Uncontrolled proliferation and abnormal cell migration are two prominent characteristics of GBMs. The role of the receptor tyrosine kinase EPHB2 in controlling the proliferation/migration dichotomy of GBM has been investigated. EPHB2 has been demonstrated to have proinvasive and antiproliferative actions in GBM stem-like neurospheres, mediated in part by interactions between EPHB2 receptors and the non-receptor tyrosine kinase focal adhesion kinase. These findings suggest that tumor cell invasion could potentially be therapeutically targeted by inhibiting EPHB2 signaling, and that optimal anti-tumor responses to EPHB2 targeting may require concurrent use of antiproliferative agents.

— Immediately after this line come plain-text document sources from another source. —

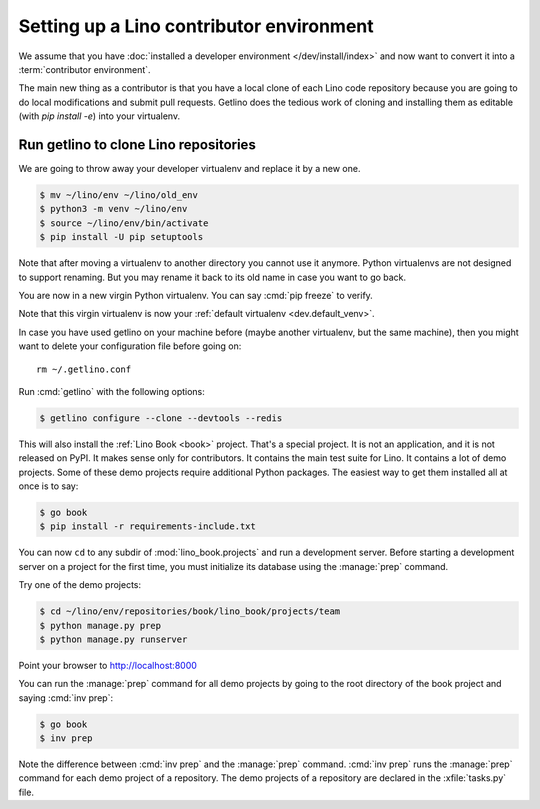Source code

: .. _getlino.install.contrib:
.. _contrib.install:

=========================================
Setting up a Lino contributor environment
=========================================

We assume that you have :doc:`installed a developer environment
</dev/install/index>` and now want to convert it into a :term:`contributor
environment`.

The main new thing as a contributor is that you have a local clone of each Lino
code repository because you are going to do local modifications and submit pull
requests.  Getlino does the tedious work of cloning and installing them as
editable (with `pip install -e`) into your virtualenv.

Run getlino to clone Lino repositories
======================================

We are going to throw away your developer virtualenv
and replace it by a new one.

.. code-block:: console

  $ mv ~/lino/env ~/lino/old_env
  $ python3 -m venv ~/lino/env
  $ source ~/lino/env/bin/activate
  $ pip install -U pip setuptools

Note that after moving a virtualenv to another directory you cannot use it
anymore. Python virtualenvs are not designed to support renaming.  But you may
rename it back to its old name in case you want to go back.

You are now in a new virgin Python virtualenv.  You can say :cmd:`pip freeze` to
verify.

Note that this virgin virtualenv is now your :ref:`default virtualenv
<dev.default_venv>`.

In case you have used getlino on your machine before (maybe another virtualenv,
but the same machine), then you might want to delete your configuration file
before going on::

  rm ~/.getlino.conf

Run :cmd:`getlino` with the following options:

.. code-block:: console

  $ getlino configure --clone --devtools --redis

.. For details see the documentation about :ref:`getlino`.

This will also install the :ref:`Lino Book <book>` project.  That's a special
project.  It is not an application, and it is not released on PyPI. It makes
sense only for contributors.  It contains the main test suite for Lino. It
contains a lot of demo projects.  Some of these  demo projects require
additional Python packages. The easiest way to get them installed all at once is
to say:

.. code-block:: console

  $ go book
  $ pip install -r requirements-include.txt

You can now ``cd`` to any subdir of :mod:`lino_book.projects` and run a
development server.  Before starting a development server on a project for the
first time, you must initialize its database using the :manage:`prep` command.

Try one of the demo projects:

.. code-block:: console

  $ cd ~/lino/env/repositories/book/lino_book/projects/team
  $ python manage.py prep
  $ python manage.py runserver

Point your browser to http://localhost:8000

You can run the :manage:`prep` command for all demo projects by going to the
root directory of the book project and saying :cmd:`inv prep`:

.. code-block:: console

  $ go book
  $ inv prep

Note the difference between :cmd:`inv prep` and the :manage:`prep` command.
:cmd:`inv prep` runs the :manage:`prep` command for each demo project of a
repository.  The demo projects of a repository are declared in the
:xfile:`tasks.py` file.

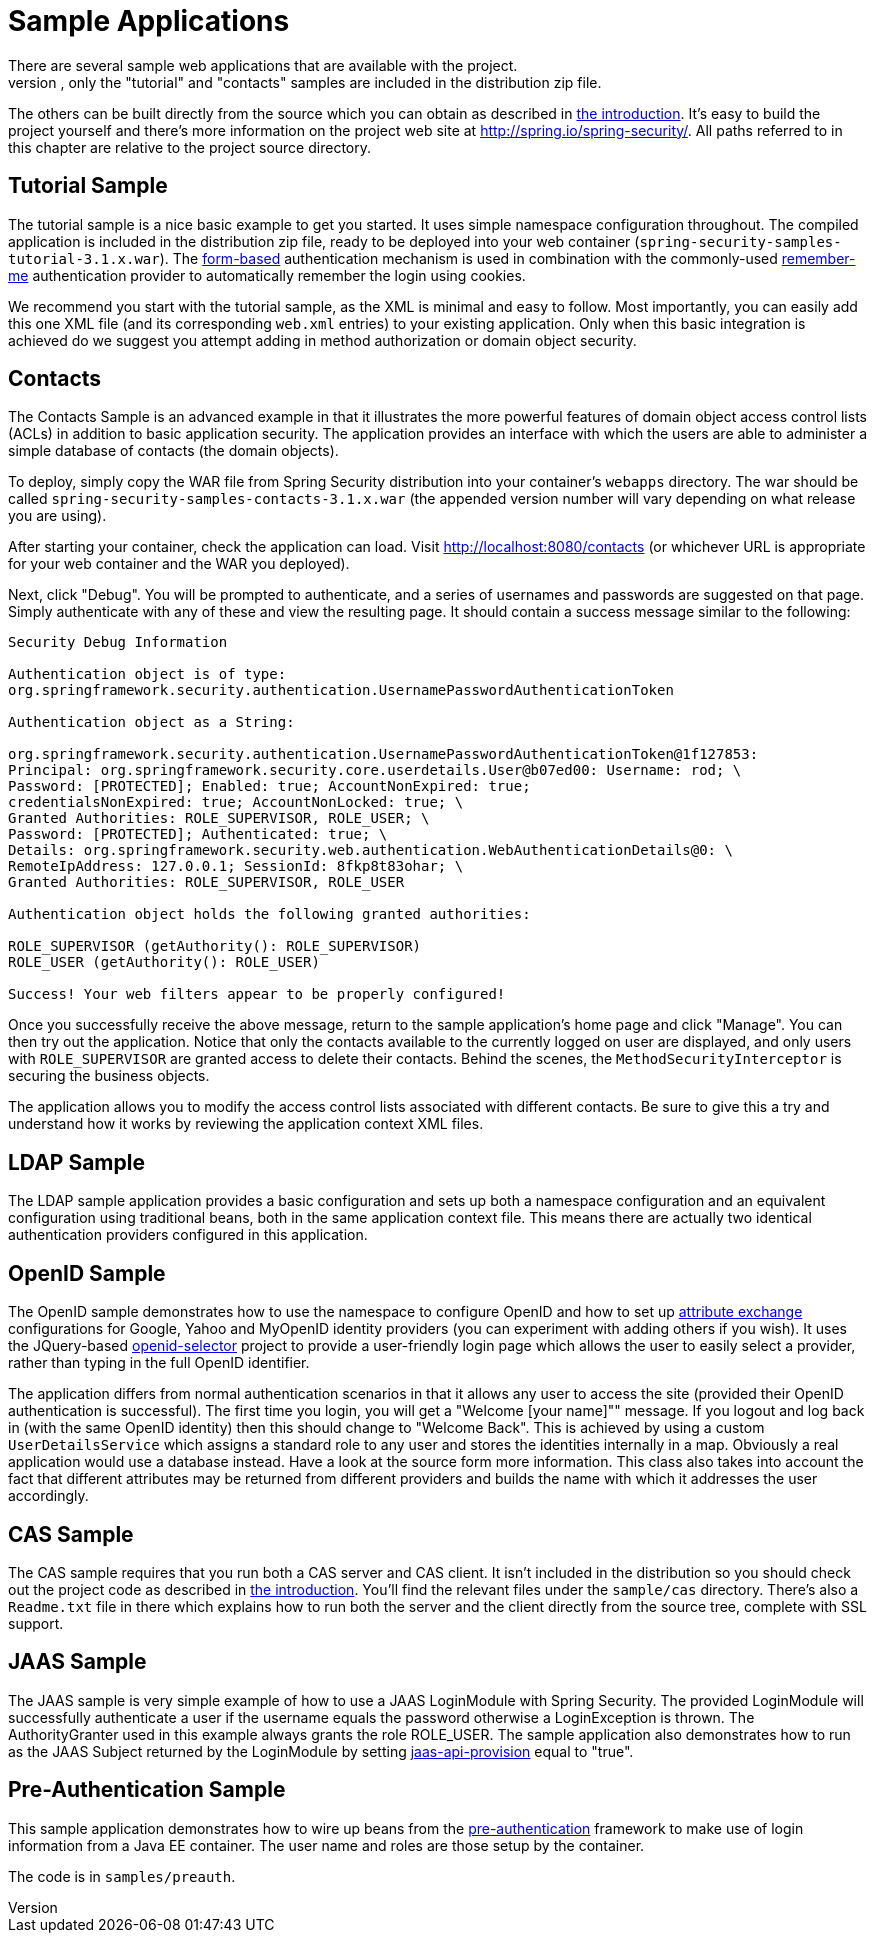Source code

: [[servlet-samples]]
= Sample Applications
There are several sample web applications that are available with the project.
To avoid an overly large download, only the "tutorial" and "contacts" samples are included in the distribution zip file.
The others can be built directly from the source which you can obtain as described in <<get-source,the introduction>>.
It's easy to build the project yourself and there's more information on the project web site at http://spring.io/spring-security/[http://spring.io/spring-security/].
All paths referred to in this chapter are relative to the project source directory.


[[tutorial-sample]]
== Tutorial Sample
The tutorial sample is a nice basic example to get you started.
It uses simple namespace configuration throughout.
The compiled application is included in the distribution zip file, ready to be deployed into your web container (`spring-security-samples-tutorial-3.1.x.war`).
The <<ns-form-and-basic,form-based>> authentication mechanism is used in combination with the commonly-used <<remember-me,remember-me>> authentication provider to automatically remember the login using cookies.

We recommend you start with the tutorial sample, as the XML is minimal and easy to follow.
Most importantly, you can easily add this one XML file (and its corresponding `web.xml` entries) to your existing application.
Only when this basic integration is achieved do we suggest you attempt adding in method authorization or domain object security.


[[contacts-sample]]
== Contacts
The Contacts Sample is an advanced example in that it illustrates the more powerful features of domain object access control lists (ACLs) in addition to basic application security.
The application provides an interface with which the users are able to administer a simple database of contacts (the domain objects).

To deploy, simply copy the WAR file from Spring Security distribution into your container's `webapps` directory.
The war should be called `spring-security-samples-contacts-3.1.x.war` (the appended version number will vary depending on what release you are using).

After starting your container, check the application can load.
Visit http://localhost:8080/contacts (or whichever URL is appropriate for your web container and the WAR you deployed).

Next, click "Debug".
You will be prompted to authenticate, and a series of usernames and passwords are suggested on that page.
Simply authenticate with any of these and view the resulting page.
It should contain a success message similar to the following:
----

Security Debug Information

Authentication object is of type:
org.springframework.security.authentication.UsernamePasswordAuthenticationToken

Authentication object as a String:

org.springframework.security.authentication.UsernamePasswordAuthenticationToken@1f127853:
Principal: org.springframework.security.core.userdetails.User@b07ed00: Username: rod; \
Password: [PROTECTED]; Enabled: true; AccountNonExpired: true;
credentialsNonExpired: true; AccountNonLocked: true; \
Granted Authorities: ROLE_SUPERVISOR, ROLE_USER; \
Password: [PROTECTED]; Authenticated: true; \
Details: org.springframework.security.web.authentication.WebAuthenticationDetails@0: \
RemoteIpAddress: 127.0.0.1; SessionId: 8fkp8t83ohar; \
Granted Authorities: ROLE_SUPERVISOR, ROLE_USER

Authentication object holds the following granted authorities:

ROLE_SUPERVISOR (getAuthority(): ROLE_SUPERVISOR)
ROLE_USER (getAuthority(): ROLE_USER)

Success! Your web filters appear to be properly configured!

----


Once you successfully receive the above message, return to the sample application's home page and click "Manage".
You can then try out the application.
Notice that only the contacts available to the currently logged on user are displayed, and only users with `ROLE_SUPERVISOR` are granted access to delete their contacts.
Behind the scenes, the `MethodSecurityInterceptor` is securing the business objects.

The application allows you to modify the access control lists associated with different contacts.
Be sure to give this a try and understand how it works by reviewing the application context XML files.


[[ldap-sample]]
== LDAP Sample
The LDAP sample application provides a basic configuration and sets up both a namespace configuration and an equivalent configuration using traditional beans, both in the same application context file.
This means there are actually two identical authentication providers configured in this application.


[[openid-sample]]
== OpenID Sample
The OpenID sample demonstrates how to use the namespace to configure OpenID and how to set up http://openid.net/specs/openid-attribute-exchange-1_0.html[attribute exchange] configurations for Google, Yahoo and MyOpenID identity providers (you can experiment with adding others if you wish).
It uses the JQuery-based http://code.google.com/p/openid-selector/[openid-selector] project to provide a user-friendly login page which allows the user to easily select a provider, rather than typing in the full OpenID identifier.

The application differs from normal authentication scenarios in that it allows any user to access the site (provided their OpenID authentication is successful).
The first time you login, you will get a "Welcome [your name]"" message.
If you logout and log back in (with the same OpenID identity) then this should change to "Welcome Back".
This is achieved by using a custom `UserDetailsService` which assigns a standard role to any user and stores the identities internally in a map.
Obviously a real application would use a database instead.
Have a look at the source form more information.
This class also takes into account the fact that different attributes may be returned from different providers and builds the name with which it addresses the user accordingly.


[[cas-sample]]
== CAS Sample
The CAS sample requires that you run both a CAS server and CAS client.
It isn't included in the distribution so you should check out the project code as described in <<get-source,the introduction>>.
You'll find the relevant files under the `sample/cas` directory.
There's also a `Readme.txt` file in there which explains how to run both the server and the client directly from the source tree, complete with SSL support.


[[jaas-sample]]
== JAAS Sample
The JAAS sample is very simple example of how to use a JAAS LoginModule with Spring Security.
The provided LoginModule will successfully authenticate a user if the username equals the password otherwise a LoginException is thrown.
The AuthorityGranter used in this example always grants the role ROLE_USER.
The sample application also demonstrates how to run as the JAAS Subject returned by the LoginModule by setting <<nsa-http-jaas-api-provision,jaas-api-provision>> equal to "true".


[[preauth-sample]]
== Pre-Authentication Sample
This sample application demonstrates how to wire up beans from the <<preauth,pre-authentication>> framework to make use of login information from a Java EE container.
The user name and roles are those setup by the container.

The code is in `samples/preauth`.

The important role of both tumor cells and tumor microenvironment in determining the complex process of angiogenesis supports pharmacogenetic investigations of tumor and germline single nucleotide polymorphisms for antiangiogenic drugs. In a Phase III clinical trial of metastatic breast cancer, an association has been reported between different VEGF-A genotypes and median OS when using bevacizumab with paclitaxel chemotherapy. Similarly, the VEGFR-1 319 C/A single nucleotide polymorphism has been reported to be a potential predictive marker for bevacizumab plus chemotherapy in patients with metastatic colorectal carcinoma, as patients with the A allele appeared to have increased response rates. Whether these results are clinically meaningful and applicable to GBM research requires further validation.
Another unanswered question is whether cancer stem cells or glioma stem cells promote angiogenesis in malignant gliomas and whether these could be targeted specifically with novel therapy. Glioma-initiating or glioma-propagating cells are thought to represent a small subpopulation of cells giving rise to all types of tumor cells and seem particularly resistant to conventional therapeutic interventions; therefore, extension of our knowledge of brain tumor stem cell biology to form a basis for therapeutic agent development in this area is paramount.